A bit of context:
The funding landscape in Britain now requires those fundraising for the arts to develop new strategies to attract private funding in a highly competitive ‘market’. At the same time, giving has been professionalized, with the ‘effective altruism’ movement urging potential donors to approach a gift as they would an investment and to require evidence of effectiveness and efficiency. This represents a profound shift in the way that we conceptualize the nature of philanthropy (love of humanity) and the value of the arts.
Fundraising may seem much more complex proposition than a simple ‘you and me’ transaction. It navigates individuals, organisations set up to distribute surplus money, organisations set up to raise money, marketing strategies of corporations. Yet it boils down to simple transactions at its core.
What is the aim of the Wunderbar Foundation?

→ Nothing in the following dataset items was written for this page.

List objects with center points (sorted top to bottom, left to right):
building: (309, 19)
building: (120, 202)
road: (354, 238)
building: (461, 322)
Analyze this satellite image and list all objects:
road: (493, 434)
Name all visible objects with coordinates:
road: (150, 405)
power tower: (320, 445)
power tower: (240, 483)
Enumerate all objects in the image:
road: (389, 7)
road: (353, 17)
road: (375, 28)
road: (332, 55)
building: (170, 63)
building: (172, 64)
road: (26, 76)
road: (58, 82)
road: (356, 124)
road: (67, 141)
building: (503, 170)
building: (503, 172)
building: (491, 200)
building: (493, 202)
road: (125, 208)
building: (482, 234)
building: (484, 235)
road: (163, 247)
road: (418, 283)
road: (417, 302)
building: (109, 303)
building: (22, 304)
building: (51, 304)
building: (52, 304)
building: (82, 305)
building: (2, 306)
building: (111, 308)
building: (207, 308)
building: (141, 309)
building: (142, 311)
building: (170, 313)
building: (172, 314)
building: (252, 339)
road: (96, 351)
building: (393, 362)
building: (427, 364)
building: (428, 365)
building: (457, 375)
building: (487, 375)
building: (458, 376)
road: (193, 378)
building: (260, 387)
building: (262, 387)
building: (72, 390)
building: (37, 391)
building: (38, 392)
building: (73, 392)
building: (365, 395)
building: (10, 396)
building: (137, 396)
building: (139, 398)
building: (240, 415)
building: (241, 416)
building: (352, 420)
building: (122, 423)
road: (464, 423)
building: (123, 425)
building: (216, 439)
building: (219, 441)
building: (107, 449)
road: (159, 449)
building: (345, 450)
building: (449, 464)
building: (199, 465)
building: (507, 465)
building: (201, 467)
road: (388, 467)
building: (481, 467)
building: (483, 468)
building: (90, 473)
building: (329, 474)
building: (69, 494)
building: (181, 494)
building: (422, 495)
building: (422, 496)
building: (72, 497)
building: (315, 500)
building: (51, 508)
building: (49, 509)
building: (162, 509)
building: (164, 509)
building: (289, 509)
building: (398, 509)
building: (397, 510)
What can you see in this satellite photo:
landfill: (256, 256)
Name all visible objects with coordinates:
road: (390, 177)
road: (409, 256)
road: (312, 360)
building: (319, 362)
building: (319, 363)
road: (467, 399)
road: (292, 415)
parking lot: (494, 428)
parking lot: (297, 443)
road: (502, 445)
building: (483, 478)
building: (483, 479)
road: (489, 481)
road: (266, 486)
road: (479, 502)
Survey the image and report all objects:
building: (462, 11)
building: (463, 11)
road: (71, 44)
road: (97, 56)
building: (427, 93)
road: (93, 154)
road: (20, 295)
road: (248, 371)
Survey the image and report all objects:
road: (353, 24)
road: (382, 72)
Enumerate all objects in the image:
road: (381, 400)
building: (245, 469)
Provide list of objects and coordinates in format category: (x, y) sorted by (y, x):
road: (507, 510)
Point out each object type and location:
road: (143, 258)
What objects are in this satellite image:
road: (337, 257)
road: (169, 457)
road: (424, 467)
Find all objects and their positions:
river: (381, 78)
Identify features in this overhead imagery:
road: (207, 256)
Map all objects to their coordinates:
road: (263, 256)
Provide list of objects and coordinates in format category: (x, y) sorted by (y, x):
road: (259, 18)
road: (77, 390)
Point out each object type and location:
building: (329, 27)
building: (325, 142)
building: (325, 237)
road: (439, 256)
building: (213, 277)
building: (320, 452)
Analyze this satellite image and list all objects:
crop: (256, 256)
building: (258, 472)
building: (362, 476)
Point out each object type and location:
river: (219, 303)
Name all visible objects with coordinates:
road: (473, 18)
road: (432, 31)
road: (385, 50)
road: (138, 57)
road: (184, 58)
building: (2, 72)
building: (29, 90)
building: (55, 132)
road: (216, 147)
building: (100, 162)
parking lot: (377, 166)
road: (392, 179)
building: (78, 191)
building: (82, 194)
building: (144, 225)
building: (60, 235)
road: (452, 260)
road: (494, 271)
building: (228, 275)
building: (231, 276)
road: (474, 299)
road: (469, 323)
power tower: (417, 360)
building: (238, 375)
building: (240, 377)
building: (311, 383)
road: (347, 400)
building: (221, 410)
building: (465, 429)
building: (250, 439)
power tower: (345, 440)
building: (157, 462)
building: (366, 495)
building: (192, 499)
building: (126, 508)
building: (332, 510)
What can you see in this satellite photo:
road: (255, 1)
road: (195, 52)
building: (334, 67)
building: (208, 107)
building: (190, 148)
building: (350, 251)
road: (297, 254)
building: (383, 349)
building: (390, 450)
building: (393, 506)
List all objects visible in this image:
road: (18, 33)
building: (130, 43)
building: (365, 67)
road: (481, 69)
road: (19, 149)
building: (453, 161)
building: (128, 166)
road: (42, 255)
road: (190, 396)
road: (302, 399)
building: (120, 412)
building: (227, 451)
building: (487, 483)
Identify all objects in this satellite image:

As a fusion of academic and creative practice, the Foundation is a live research space that investigates the perils and possibilities of giving and receiving money through playful and thought-provoking mechanisms. Its aim is to create a space in which donors and donees can look each other in the eye and ask questions that it is usually not possible to ask. What is at stake here? What do you want from me? What will I get in return? What next? Can we be friends? Through this it hopes to create an opportunity for transformation and the possibility of better, deeper, more honest connections between those on both sides of the donation game.
The Foundation does all this by being a real fundraising initiative. If you give to it, your real money will fund real Wunderbar projects. This gives you, the donor, some power and we want to make that power explicit — how much is it worth? What can you ask us to do? How far will we go?
We want to ask questions to make sure our integrity isn’t getting tarnished by your cold hard cash. Are you the sort of person we want to associate with? Is your money clean? Are you getting thrills and advantages out of us that you don’t deserve? And when we ask these questions of you, are we in a position of wielding power? What if we turn you down? What happens to our relationship then?
And what next, once we’re connected by the handing over of pennies or pounds? Do we have a future together or was this just a Tinder-style hookup, a quick fix for us both?
If you’re interested in something meaningful, so are we. Let’s turn a financial transaction into an ongoing collaboration. The Foundation research space has the potential to transform and shape-shift in ways that we haven’t yet imagined. To ask questions we haven’t considered. To provoke, poke and publicise dark corners of the donation landscape.